Hopefully that starts to explain why, while I think our testing infrastructure (with its try-servers, “Bobs”, static analysis, integration tests, and quality metrics) is awesome, just telling you how we do testing isn’t necessarily going to be useful. Or perhaps it just speaks to my personal penchant for holistic post-modern explanations.

So given a theory(-ish) of risk, change and confidence, what’s the philosophical premise we derive to underly our development practices:

To be able to consistently deliver the kind of resilient and ongoing change the business requires, we deploy a spectrum of confidence gaining techniques.

Or jokingly what we call, “Making failure cheap and easy.”

Before moving on it’s worth calling out that the goal is NOT to be careful. The goal is to be confident. Careful would imply we’re trying to avoid the risk which is fundamental to the change we’re trying to make. Attempting to avoid risk often leads to paralysis, favoring the short term risk avoidance while compromising long term goals. Instead confidence implies you believe to the best of your ability that you understand and have mitigated the risk involved in your change, and are now going to act.

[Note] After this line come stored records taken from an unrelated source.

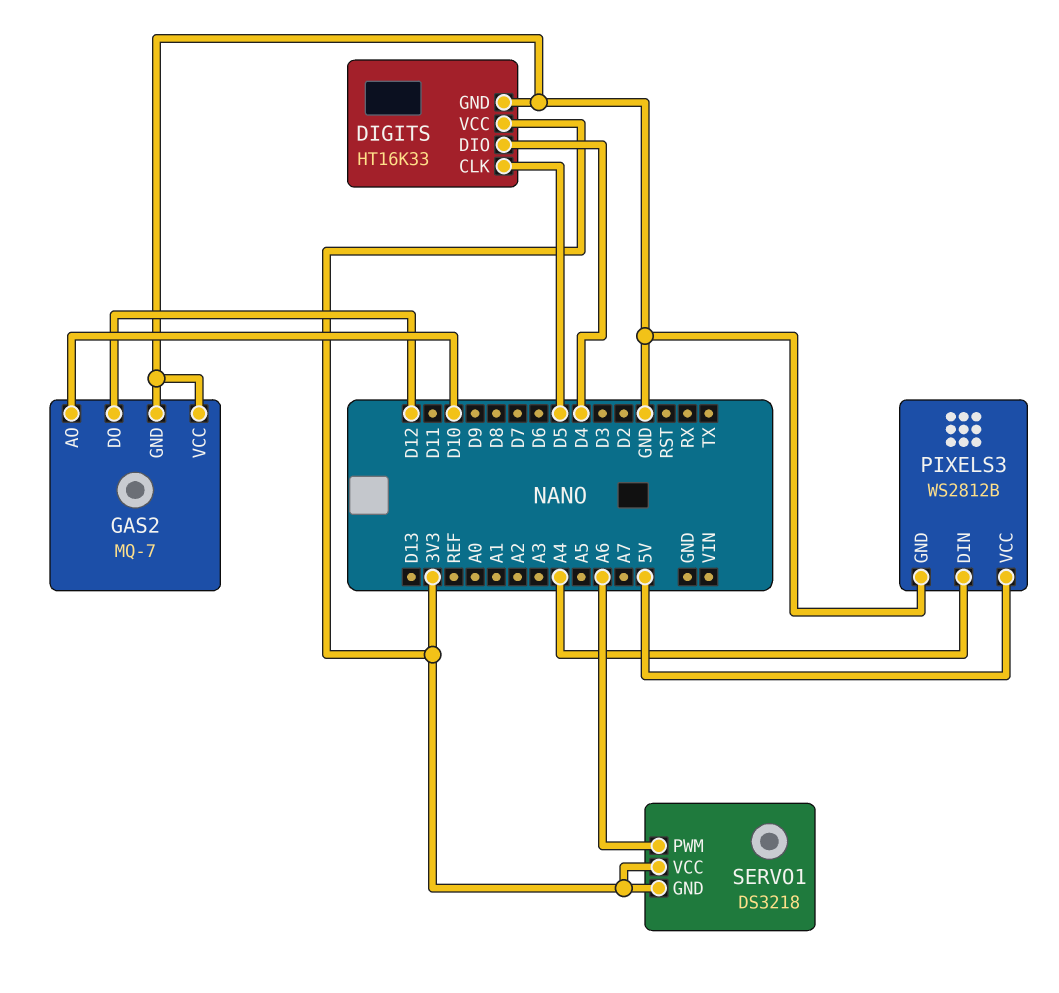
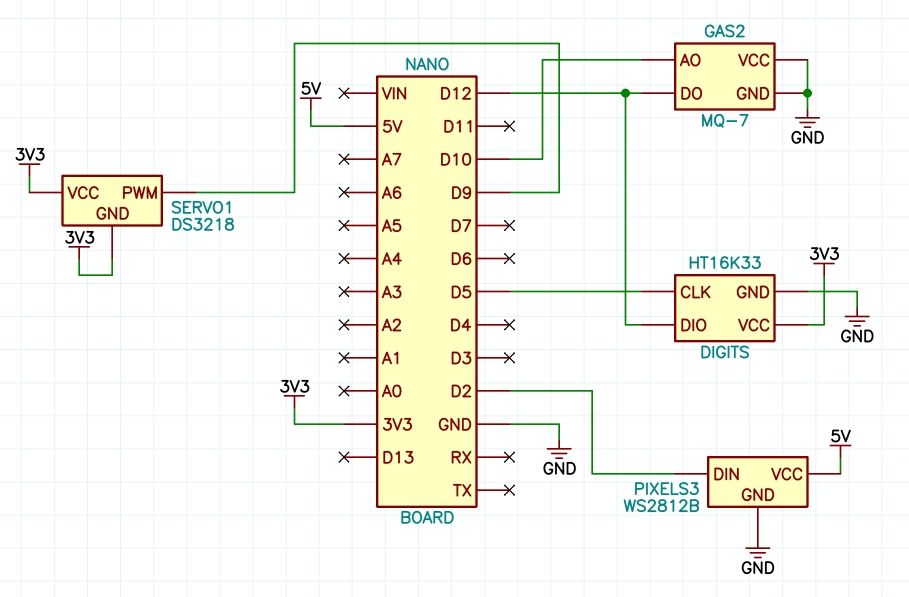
DIGITS pin DIO: D4 -> D12
PIXELS3 pin DIN: A4 -> D2
SERVO1 pin PWM: A6 -> D9

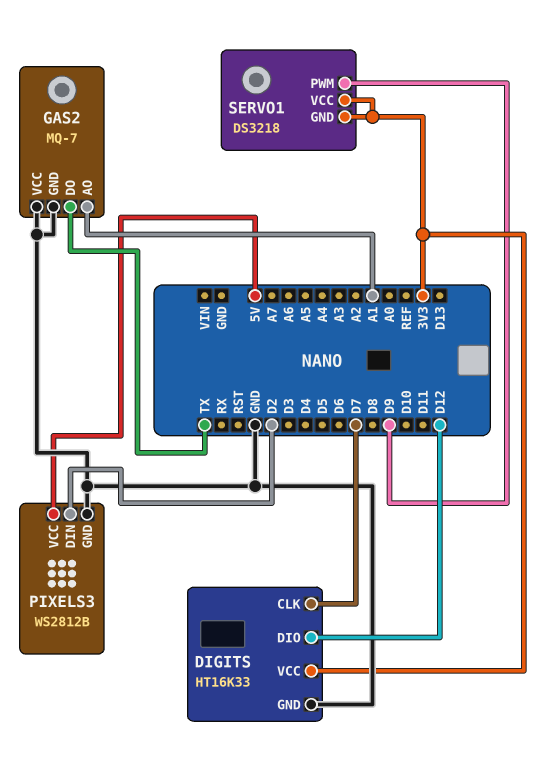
DIGITS pin CLK: D5 -> D7
GAS2 pin AO: D10 -> A1
GAS2 pin DO: D12 -> TX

Now, with a little shared theory and philosophy, what does that spectrum of confidence gaining techniques look like?

Our Paths to Confidence:

Small and Frequent (and Iterative)
Testing
Ramp Ups
Controls
Default Access to Open
Monitoring, Metrics and Anomaly Detection
People / Culture / Brains

Each of which I’ll talk about in subsequent future posts.

1. Complex systems as defined as something that has many diverse, interdependent, adaptive and connected parts points to the uncertainty. Small perturbations can produce large results, and those results could be failures or successes, but in either case: the potential for surprise is high.